Yes I got a few giggles out of that one too!
In what ways have you tried to get your loved one into treatment?
I truly believe that addicts are so filled with shame that they need others to believe in them when they can’t believe in themselves. That doesn’t mean to condone the addiction or the behavior that goes with it. It means to remind them of who you believe they are when they are not addicted to a substance and remind them that you love them. . This may be difficult to do if it’s been a while since you’ve seen the addict clean but I believe this is so important to them and the potential for them to want to make a change.
This doesn’t mean they will change, but it can definitely be a part of the motivation to do so.
If you have it in you, it’s worth the effort.
I can attest that it’s worth it after having gone through it with our son. We didn’t cause the change but we sure have a great relationship with him now that he’s sober because we loved him through it. But, I have to say, we didn’t face abusive behavior either. Every situation is so different and we all do our best with the cards we are dealt.
My heart goes out to all families struggling and hurting. Prayers for all!
Hi @Sara3. It’s true- if the person doesn’t want to change, there won’t be a change. It’s also true that sometimes we have to help a person believe they are “worth it,” as this world gets a lot of people down so low they lose sight of themselves.
Thank you for sharing your hopeful and triumphant story. My son is sober currently as well and I am so grateful and he is coming around, starting to realize how much it all matters. You never know what day will be the day when your person looks around and decides he’s really going to do things differently.
I’ve been having the worst time trying to get my boyfriend back in rehab since last October, today I decided to leave him alone, my struggle for my own sanity and health has to come first. I just want to take care of myself again because crying, begging, screaming doesn’t work, I just pray for him and realize it’s not my battle, I let God help him, I don’t have that kind of power. 7 years of pain and lies, it’s too much on me… Rehab on n off, using on n off, it’s heart breaking but I need my strength back.
@EMast So beautifully said and 100% agree! Thank you for sharing your words of wisdom and hope with the community. That’s so awesome that you were able to support your son with love and compassion through addiction and recovery, and come out on the other side with a stronger relationship. It’s definitely a long, hard road and but it’s possible, and like you said, so totally worth it!
@Jacqui Thank you for asking! He is looking into different options for treatment and counseling and he actually talked about it openly without me asking anything. I don’t know a lot of details though but I hope he’ll make some steps forward soon. On the other hand I’ve been going to Al Anon meetings once a week, which is really helpful but I haven’t felt comfortable yet to share my story with them. This community has been a huge support for me as well! I get to read everyone’s experiences and write down my thoughts and feelings. I find that very helpful because I get to hear other people’s perspective and also motivates me to analyze my own actions.

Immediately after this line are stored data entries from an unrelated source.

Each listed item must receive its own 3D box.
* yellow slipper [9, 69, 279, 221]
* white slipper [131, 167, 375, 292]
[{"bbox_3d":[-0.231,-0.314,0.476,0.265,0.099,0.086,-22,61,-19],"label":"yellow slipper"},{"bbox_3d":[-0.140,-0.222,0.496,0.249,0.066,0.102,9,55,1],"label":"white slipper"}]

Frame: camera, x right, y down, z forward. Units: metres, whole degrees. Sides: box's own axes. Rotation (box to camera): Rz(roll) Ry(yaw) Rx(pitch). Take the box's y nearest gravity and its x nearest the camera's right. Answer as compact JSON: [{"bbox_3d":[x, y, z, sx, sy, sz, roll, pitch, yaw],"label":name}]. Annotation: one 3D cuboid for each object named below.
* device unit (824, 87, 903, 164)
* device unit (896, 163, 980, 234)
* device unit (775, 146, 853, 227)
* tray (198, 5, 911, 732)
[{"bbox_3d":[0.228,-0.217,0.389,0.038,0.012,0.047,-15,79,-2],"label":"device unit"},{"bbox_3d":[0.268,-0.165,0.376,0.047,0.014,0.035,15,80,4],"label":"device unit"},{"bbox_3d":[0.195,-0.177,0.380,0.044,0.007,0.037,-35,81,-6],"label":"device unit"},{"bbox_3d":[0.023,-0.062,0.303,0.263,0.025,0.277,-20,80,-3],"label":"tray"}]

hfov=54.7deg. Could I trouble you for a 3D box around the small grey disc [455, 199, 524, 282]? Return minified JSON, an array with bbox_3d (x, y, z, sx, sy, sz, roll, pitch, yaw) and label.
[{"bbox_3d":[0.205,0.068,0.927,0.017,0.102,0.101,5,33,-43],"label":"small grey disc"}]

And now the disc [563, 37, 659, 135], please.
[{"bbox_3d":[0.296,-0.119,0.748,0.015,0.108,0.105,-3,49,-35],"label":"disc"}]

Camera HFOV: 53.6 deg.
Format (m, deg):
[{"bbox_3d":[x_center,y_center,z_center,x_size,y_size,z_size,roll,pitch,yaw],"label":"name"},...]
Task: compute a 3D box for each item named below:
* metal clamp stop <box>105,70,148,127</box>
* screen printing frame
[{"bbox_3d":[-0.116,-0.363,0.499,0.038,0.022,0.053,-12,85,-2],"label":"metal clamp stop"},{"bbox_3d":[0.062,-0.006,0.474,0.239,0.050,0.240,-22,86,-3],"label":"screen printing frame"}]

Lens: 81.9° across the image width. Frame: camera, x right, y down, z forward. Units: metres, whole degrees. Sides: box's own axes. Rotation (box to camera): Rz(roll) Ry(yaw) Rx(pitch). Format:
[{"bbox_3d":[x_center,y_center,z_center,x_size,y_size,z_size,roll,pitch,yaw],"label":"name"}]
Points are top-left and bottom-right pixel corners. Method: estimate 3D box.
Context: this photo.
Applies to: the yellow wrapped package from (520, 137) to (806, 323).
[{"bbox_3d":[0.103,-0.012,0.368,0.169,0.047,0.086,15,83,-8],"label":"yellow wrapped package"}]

I told my husband he has to find someplace that’s inspirational. My friend shared how her son chose his treatment program. That registers with me because the things I enjoy are because I love them in my heart, not because my head says it’s right. So urge them to let their heart decide where to go. My husband read a story about a rabbi who went to a place in San Diego. And my husband did all the leg work to go there and stayed 30 days. That said, it was his 4th time in rehab (and all the previous times results in horrible outcomes including calling the police and him sitting out in the cold for 2 hrs and me driving to get him in the middle of the night).
@Letty14 good for you to take care of yourself, and work on the things that you can do to improve your life. Then, he is free to decide to change with his own timing, or not. But you have a great influence on him and you never know what day will be the day when your person looks around and decides he’s really going to do things differently, just like I said to @EMast. Peace. Keep on keeping on.
@Sara3 - thanks for the contribution. My son also chose his treatment program. I wrote the check. He did the work. We interviewed a number of places. Fortunately, I live in Southern California so there are plenty of centers within driving distance - some sounded ok on the website, but were greasy when we got there (greasy as in greedy) for the interview. We had an instant vibe with the treatment center where my son went.
@Sara3 Wow, that’s amazing that he put in the effort to find a place that was right for him. How did his 30-day stay go? And what did you do during that time?
I got a good laugh out of it myself!